If one were to select a poster child to represent alien species, the zebra mussel, Dreissena polymorpha, might be a good choice.  The zebra mussel epitomizes an exotic invader that conforms to the definition of an aquatic nuisance species.  Furthermore, although most Americans are notoriously ignorant of, or indifferent to, the consequences of exotic species, knowledge of the zebra mussel’s harmful ecological and economic impacts is widespread outside of the scientific community.

The main objective of this research is to determine if the zebra mussel has dispersed or has the potential to disperse in Louisiana from the Mississippi River into adjacent wetlands.
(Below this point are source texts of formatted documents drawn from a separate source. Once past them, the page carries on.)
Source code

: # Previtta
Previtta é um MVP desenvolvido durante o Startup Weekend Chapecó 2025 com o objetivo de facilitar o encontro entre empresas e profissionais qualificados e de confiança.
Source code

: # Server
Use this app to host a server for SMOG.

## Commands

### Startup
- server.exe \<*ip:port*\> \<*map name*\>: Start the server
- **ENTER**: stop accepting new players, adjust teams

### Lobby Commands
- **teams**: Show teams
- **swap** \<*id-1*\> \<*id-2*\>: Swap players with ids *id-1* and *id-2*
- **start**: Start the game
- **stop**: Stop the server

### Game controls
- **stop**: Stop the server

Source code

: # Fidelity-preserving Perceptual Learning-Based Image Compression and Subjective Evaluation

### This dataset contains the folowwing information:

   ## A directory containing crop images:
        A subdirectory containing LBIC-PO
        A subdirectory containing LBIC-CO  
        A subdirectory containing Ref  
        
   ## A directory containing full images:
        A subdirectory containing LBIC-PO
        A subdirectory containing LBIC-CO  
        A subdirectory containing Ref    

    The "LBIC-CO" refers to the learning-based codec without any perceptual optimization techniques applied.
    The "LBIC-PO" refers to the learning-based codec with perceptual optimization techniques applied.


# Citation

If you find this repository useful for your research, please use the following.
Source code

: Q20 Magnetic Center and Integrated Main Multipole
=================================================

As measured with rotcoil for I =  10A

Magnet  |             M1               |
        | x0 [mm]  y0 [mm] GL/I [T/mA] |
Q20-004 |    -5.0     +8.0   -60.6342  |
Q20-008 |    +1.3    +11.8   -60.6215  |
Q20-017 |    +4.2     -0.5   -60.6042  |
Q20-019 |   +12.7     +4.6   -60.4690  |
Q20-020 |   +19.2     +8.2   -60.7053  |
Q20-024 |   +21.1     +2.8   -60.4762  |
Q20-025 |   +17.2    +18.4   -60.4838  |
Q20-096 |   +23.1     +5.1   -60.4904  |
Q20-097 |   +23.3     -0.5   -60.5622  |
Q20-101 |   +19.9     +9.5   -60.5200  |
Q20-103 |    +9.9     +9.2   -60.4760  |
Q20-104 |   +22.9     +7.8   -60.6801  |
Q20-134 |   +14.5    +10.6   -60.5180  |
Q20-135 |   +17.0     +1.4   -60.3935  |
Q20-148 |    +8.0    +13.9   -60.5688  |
Among these biological control factors, the primary emphasis will be placed upon documentation of the presence of parasites that are already present in Louisiana wetlands that have the potential to infect zebra mussels and impede their dispersal.  The m

ajor source of parasites that might control the spread of this alien species of mussel are parasites of native mussels that presently occur in Louisiana wetlands.  The native mussels species that stands out as the most promising candidate is Conrad’s false mussel, also known as the dark mussel, Mytilopsis leucophaeta because it is the sister species (i.e. its closest relative) to the zebra mussel.  Among the various taxonomic groups of parasites that have the potential to both infect and control populations of mussels, digenetic trematodes represent the parasites that are most likely to be effective.  Digenetic trematodes, commonly known as flukes, almost invariably use molluscs as first intermediate hosts in their life cycles.  Although most trematodes utilize snails as first intermediate hosts, some species of flukes parasitize members of the Class Pelecypoda (=Bivalvia) which includes, clams, mussels, oysters, and their relatives.  Of greatest importance to their potential role as control agents, the trematode life cycle stages that infect molluscs, sporocysts and rediae, are almost invariably parasitic castrators, that is, they totally destroy the reproductive ability of infected hosts.  For this reason, this group of parasites offers the greatest promise to serve as a biological agent that mitigates the spread of zebra mussels from the Mississippi River into Louisiana wetlands.